From 065165f7498053749cfe80d29bb7b78e5b7cf308 Mon Sep 17 00:00:00 2001
From: Sintendo <3380580+Sintendo@users.noreply.github.com>
Date: Sat, 7 Dec 2024 10:53:53 +0100
Subject: [PATCH] Jit_FloatingPoint: Prefer BLENDVPD over VBLENDVPD

Prefer BLENDVPD over VBLENDVPD if the latter doesn't save any
instructions.

VBLENDVPD allows separate source and destination registers, which can
eliminate a MOVAPD/MOVSD. However, on Intel since Skylake, VBLENDVPD
takes additional uops to execute compared to BLENDVPD (according to
https://uops.info). On AMD and older Intel microarchitectures there is no
difference.
---
 .../Core/PowerPC/Jit64/Jit_FloatingPoint.cpp     | 16 +++++++++++++++-
 1 file changed, 15 insertions(+), 1 deletion(-)

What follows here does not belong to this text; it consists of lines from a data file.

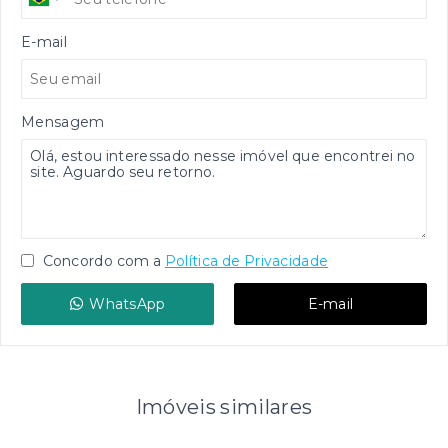
E-mail
Mensagem
Concordo com a
Política de Privacidade
WhatsApp
E-mail
Imóveis similares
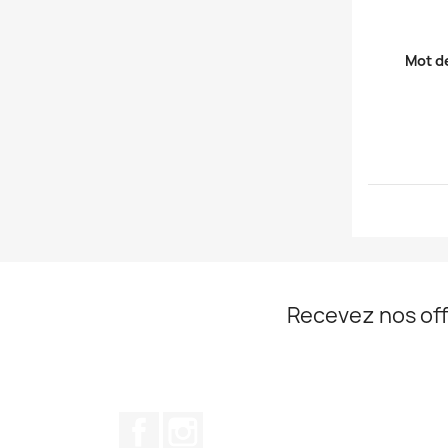
Mot d
Recevez nos off
Facebook
Instagram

diff --git a/Source/Core/Core/PowerPC/Jit64/Jit_FloatingPoint.cpp b/Source/Core/Core/PowerPC/Jit64/Jit_FloatingPoint.cpp
index 4723c1c2cf..75cfbed3d6 100644
--- a/Source/Core/Core/PowerPC/Jit64/Jit_FloatingPoint.cpp
+++ b/Source/Core/Core/PowerPC/Jit64/Jit_FloatingPoint.cpp
@@ -644,6 +644,20 @@ void Jit64::fselx(UGeckoInstruction inst)
 
   if (cpu_info.bAVX)
   {
+    // Prefer BLENDVPD over VBLENDVPD if the latter doesn't save any
+    // instructions.
+    //
+    // VBLENDVPD allows separate source and destination registers, which can
+    // eliminate a MOVAPD/MOVSD. However, on Intel since Skylake, VBLENDVPD
+    // takes additional uops to execute compared to BLENDVPD (according to
+    // https://uops.info). On AMD and older Intel microarchitectures there is no
+    // difference.
+    if (d == c)
+    {
+      BLENDVPD(Rd, Rb);
+      return;
+    }
+
     X64Reg src1 = XMM1;
     if (Rc.IsSimpleReg())
     {
@@ -654,7 +668,7 @@ void Jit64::fselx(UGeckoInstruction inst)
       MOVAPD(XMM1, Rc);
     }
 
-    if (d == c || packed)
+    if (packed)
     {
       VBLENDVPD(Rd, src1, Rb, XMM0);
       return;